*** Opening of Data section ***
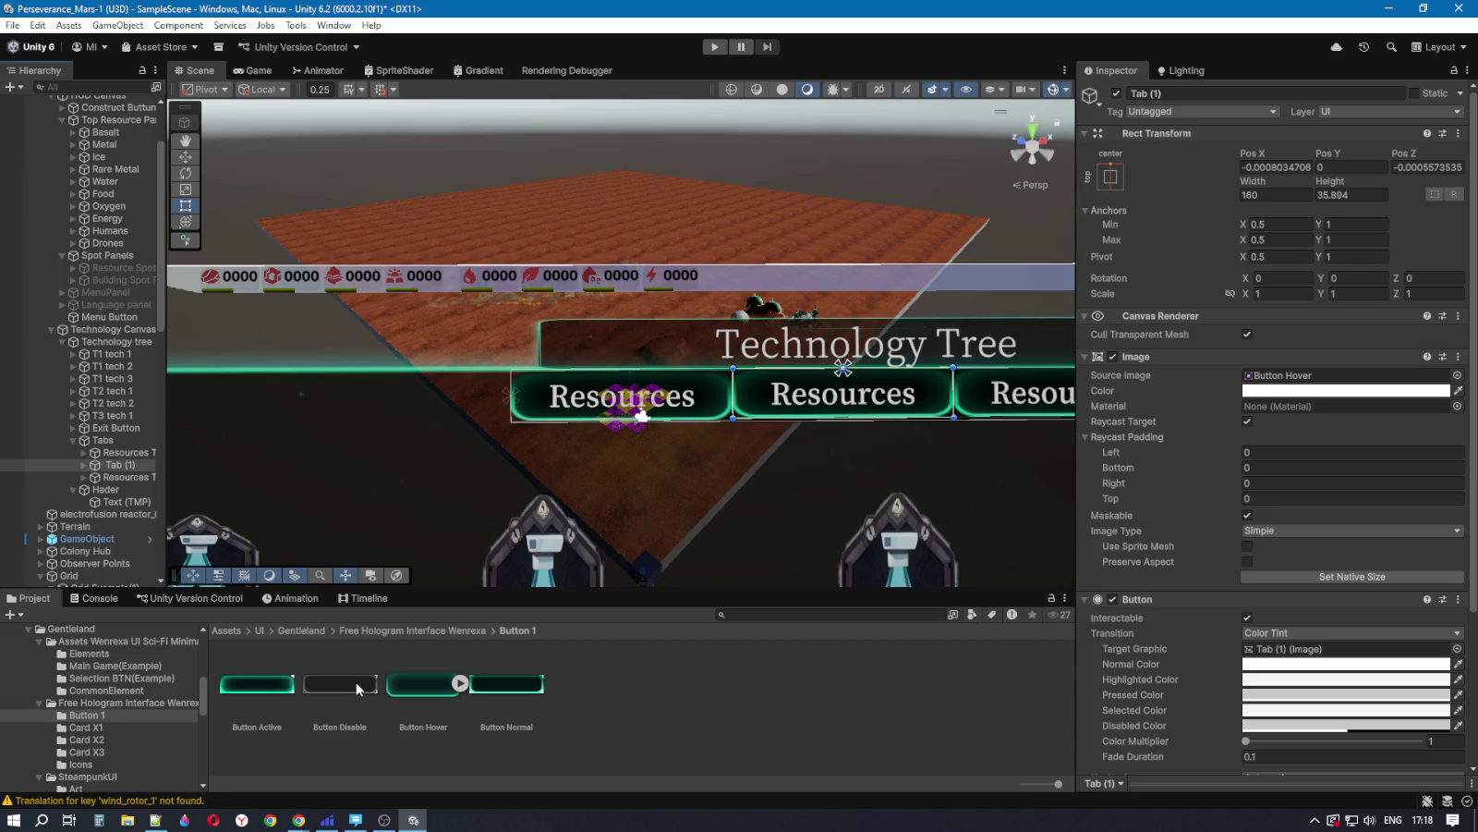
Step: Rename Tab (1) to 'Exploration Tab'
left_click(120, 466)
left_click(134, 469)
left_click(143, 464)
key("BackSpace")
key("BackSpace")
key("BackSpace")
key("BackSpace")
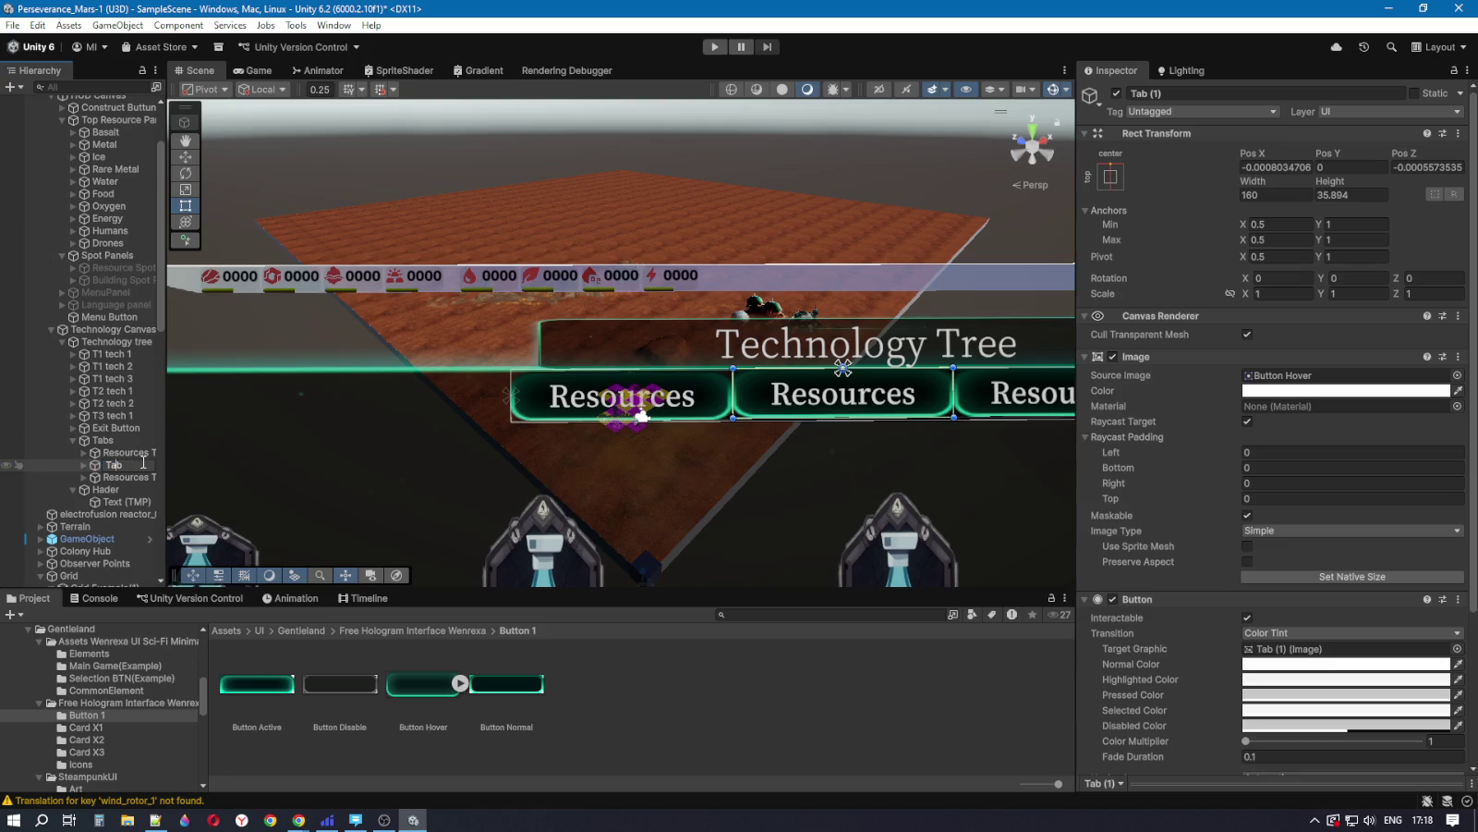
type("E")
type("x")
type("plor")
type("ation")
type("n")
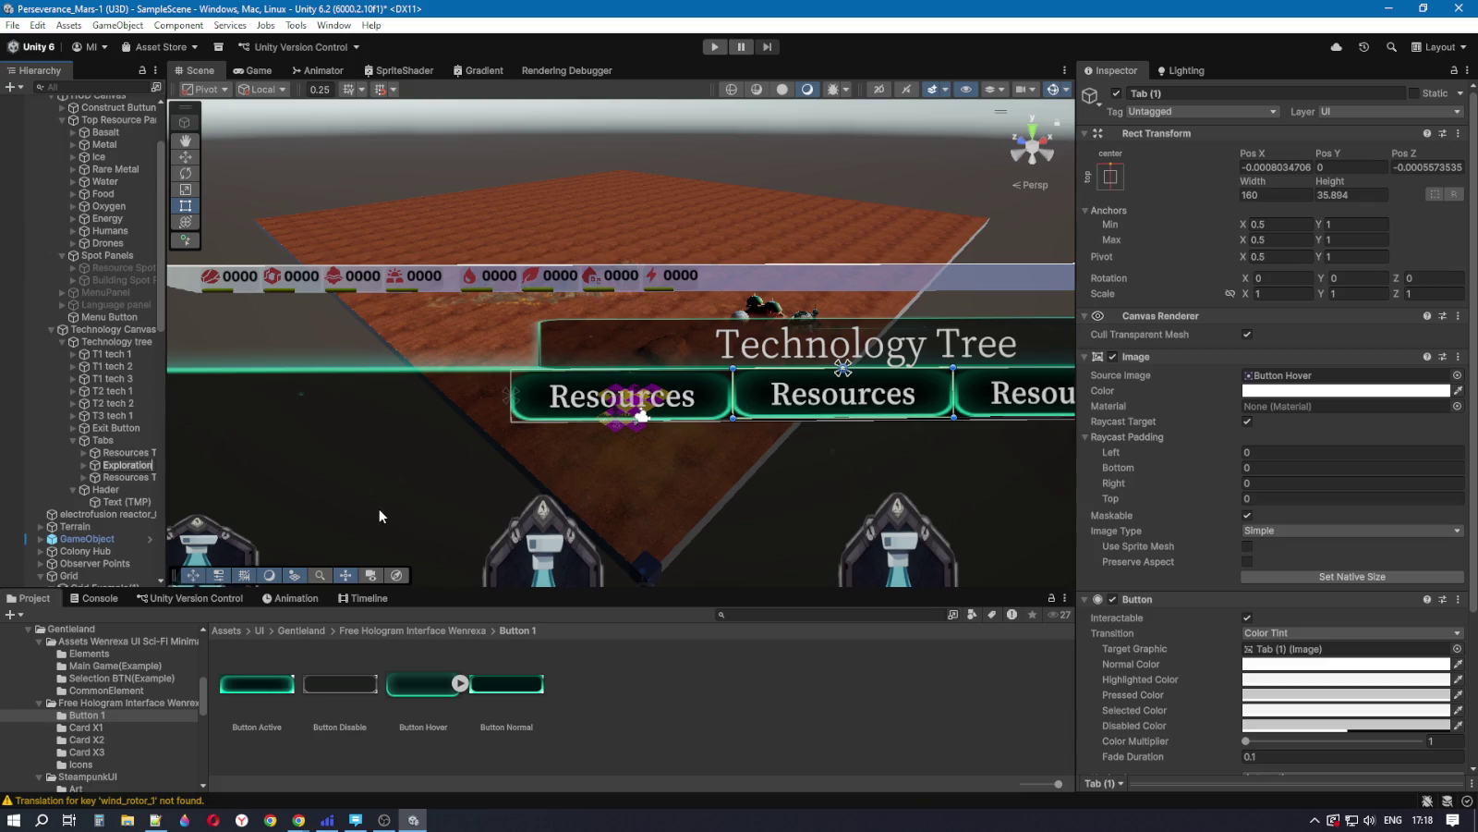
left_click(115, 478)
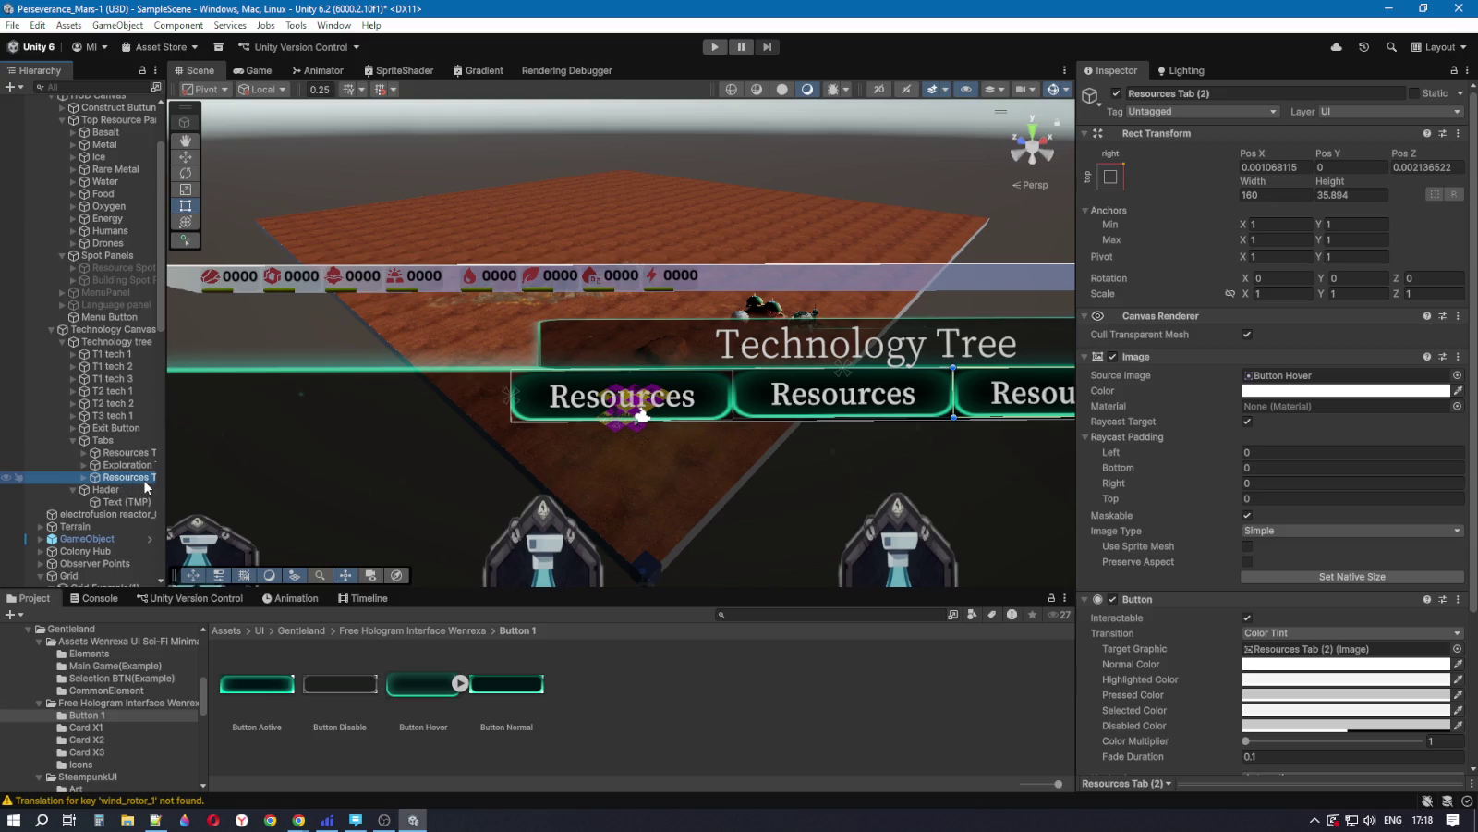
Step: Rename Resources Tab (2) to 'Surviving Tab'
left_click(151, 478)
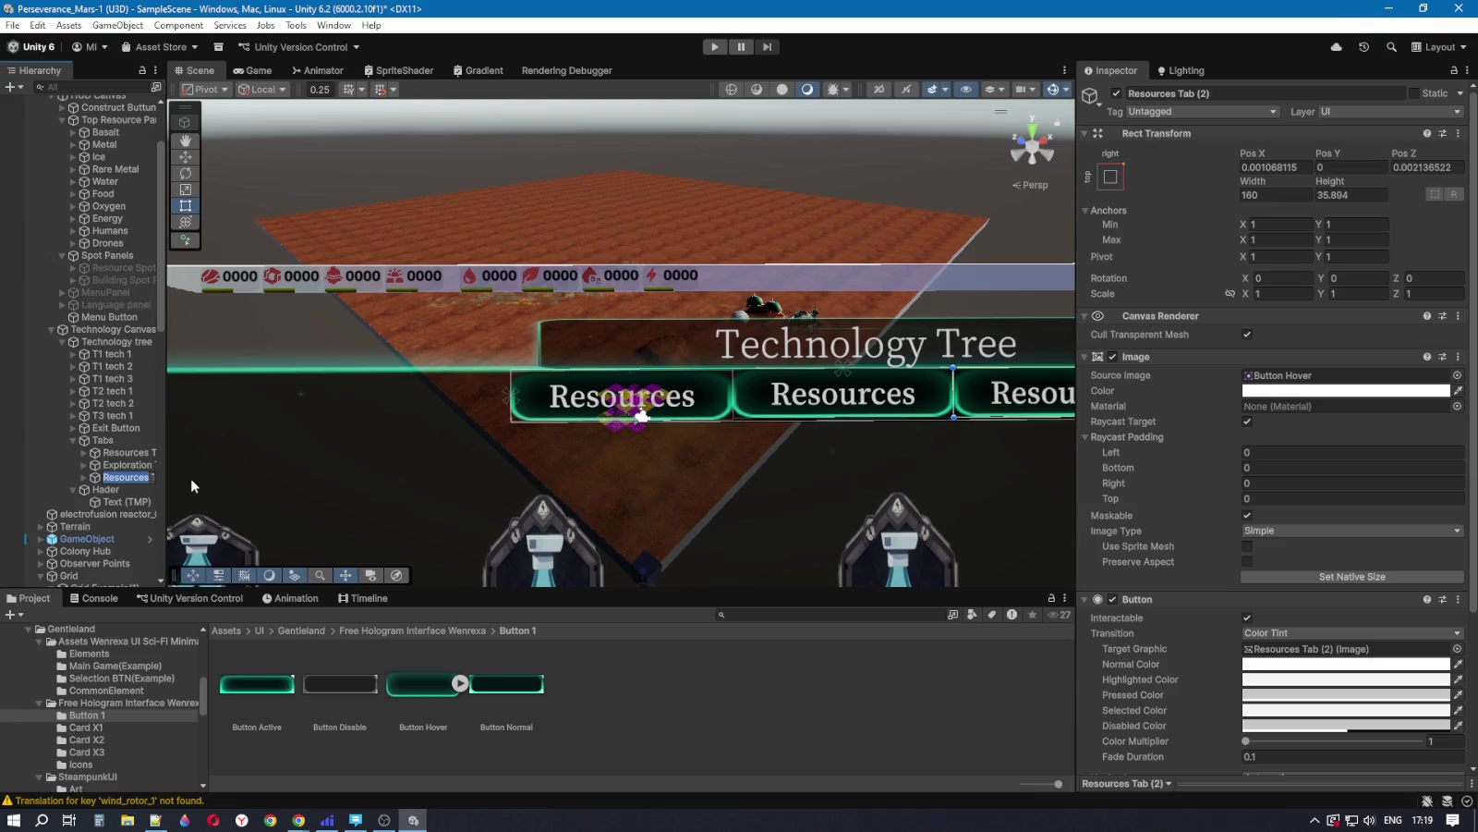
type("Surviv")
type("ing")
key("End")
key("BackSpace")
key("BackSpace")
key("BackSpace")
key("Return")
*** Close of Data section ***
Exercise — Each entry above must be printed exactly, apart from its pictures.

Written answer —
Step: Rename Tab (1) to 'Exploration Tab'
left_click(120, 466)
left_click(134, 469)
left_click(143, 464)
key("BackSpace")
key("BackSpace")
key("BackSpace")
key("BackSpace")
type("E")
type("x")
type("plor")
type("ation")
type("n")
left_click(115, 478)
Step: Rename Resources Tab (2) to 'Surviving Tab'
left_click(151, 478)
type("Surviv")
type("ing")
key("End")
key("BackSpace")
key("BackSpace")
key("BackSpace")
key("Return")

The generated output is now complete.